An eight-month investigation into the fracking industry in Texas, conducted by The Weather Channel, InsideClimate News, and the Center of Public Integrity, revealed last month that the Texas State Legislature seems to be more concerned about protecting the industry than protecting the health of some its citizens.
Their probe examined what the nation’s biggest oil producer has done to protect residents from industrial pollutants in the Eagle Ford region, which is a 400-mile-long and 50-mile-wide bacchanal of oil and gas extraction that stretches from Leon County in the northeast all the way to the Mexican border in the southwest.
This was an important investigation, as what’s happening in Eagle Ford is also important for other states like Pennsylvania, Colorado, and North Dakota, where horizontal drilling and high-volume hydraulic fracturing, or “fracking,” have made it profitable to extract oil and gas from deeply buried shale.
Over the past six years, there have been more than 7,000 oil and gas wells sunk into the sedimentary rock, with 5,500 more approved by state regulators, which makes Eagle Ford one of the most active drilling sites in the country.
While the industry is said to be helping this “long-depressed” region of about 1.1 million people financially, it may be threatening their health. If residents cannot enjoy a decent quality of life due to poor health, or worse, aren’t even around to reap the economic benefits, what good is that?
An in-depth report from Earthworks, released last September, concluded that the pollution from oil and gas development in the region most “definitely threatens, and likely harms, the health of Karnes County Texas residents,” which is found in the south region of Eagle Ford.
One family, who lives within two miles of 37 oil and gas facilities, 18 of which have been drilled and fracked within just a mile of the house since November of 2010, all complain of fatigue, nasal irritation, throat problems, joint pain, burning eyes, severe headaches, nosebleeds and other problems believed to be associated with emissions from the oil and gas activity.
A couple in Karnes City lives in a home that’s within 2.5 miles of over 50 wells. They used to dream of spending their retirement relaxing on a deck they built, enjoying a lazy afternoon, but the fumes won’t let them. Depending on the speed and direction of the wind, some days a yellow-brown haze stretches across the horizon, causing issues like burning eyes, chest tightening and stabbing pain at the temples.

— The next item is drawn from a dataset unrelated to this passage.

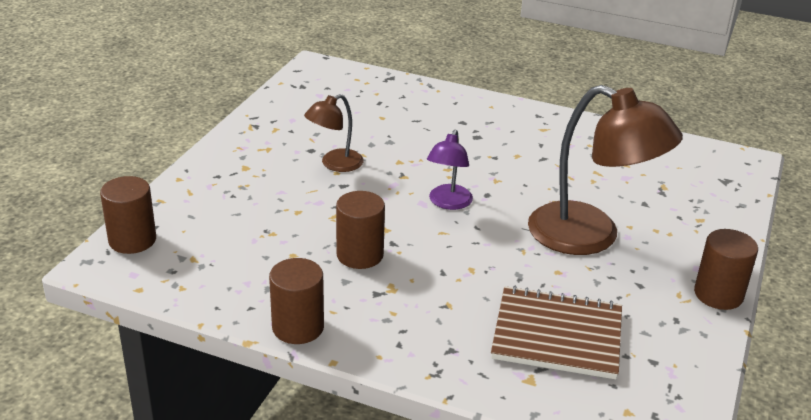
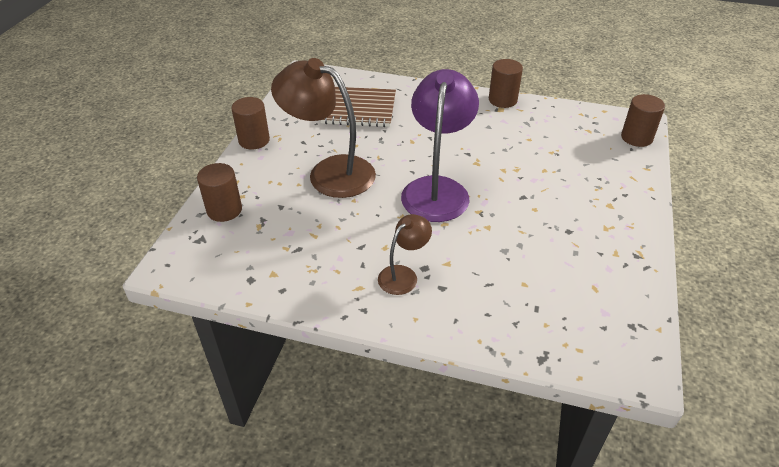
camera: 175 degrees right, 10 degrees up
brown lamp [304,94,364,172] -> brown lamp moved to [378,214,432,295]
brown cylinder [336,191,385,269] -> brown cylinder moved to [197,163,242,222]
purple lamp [427,130,473,210] -> purple lamp [401,69,479,222], size x1.96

The eight-month long investigation found that Texas’ air monitoring system was so flawed, even the state knows almost nothing about the extent of the pollution – just five permanent air monitors have been installed in the 20,000-square-mile region, and all are said to be far away from the heavy drilling areas where emissions are highest.
Companies that are caught breaking the law are rarely fined, and state legislature has cut the Texas Commission on Environmental Quality’s budget by a third since the fracking boom began in 2008.
The Eagle Ford boom is said to be contributing to a rather alarming trend – a 100 percent statewide increase in unplanned, toxic air releases associated with oil and gas production since 2000, which are normally caused by human error or faulty equipment.
Residents in the mostly rural counties of the region are at a further disadvantage; they haven’t been given any air quality protections, like more permanent monitors, that are provided to wealthier, more suburban regions near Dallas-Fort Worth.
What will it take us to learn that health is more important than profits?